:: TRY IT ::
Where a line of the records contains the word "coordinate", show that line.

• • • •

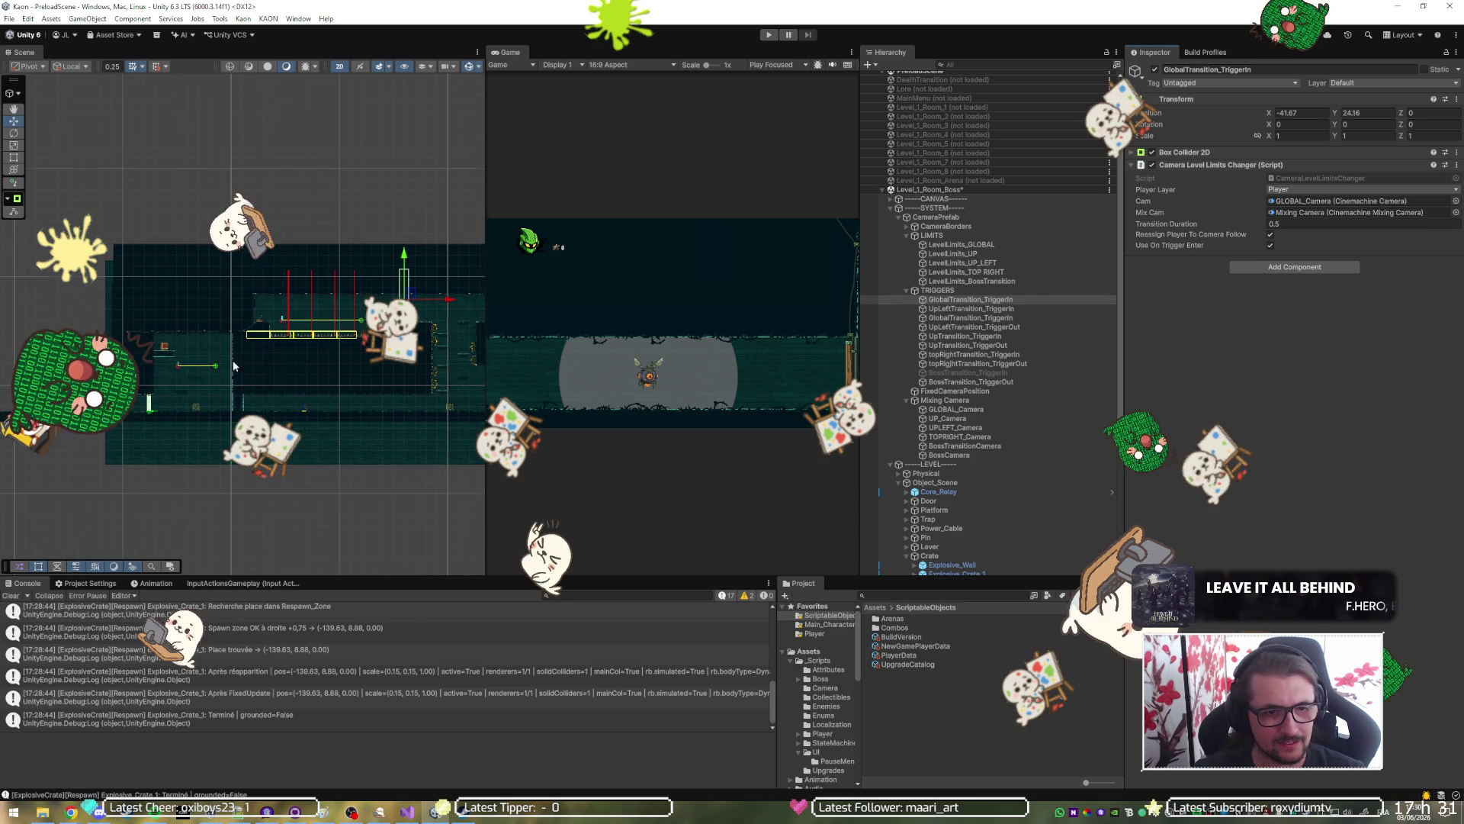
{"action": "mouse_move", "coordinate": [427, 290]}
{"action": "left_mouse_down"}
{"action": "mouse_move", "coordinate": [135, 388]}
{"action": "mouse_move", "coordinate": [156, 395]}
{"action": "left_mouse_up"}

• • • •

:: SOLUTION TO THE PROBLEM ::
{"action": "mouse_move", "coordinate": [427, 290]}
{"action": "mouse_move", "coordinate": [135, 388]}
{"action": "mouse_move", "coordinate": [156, 395]}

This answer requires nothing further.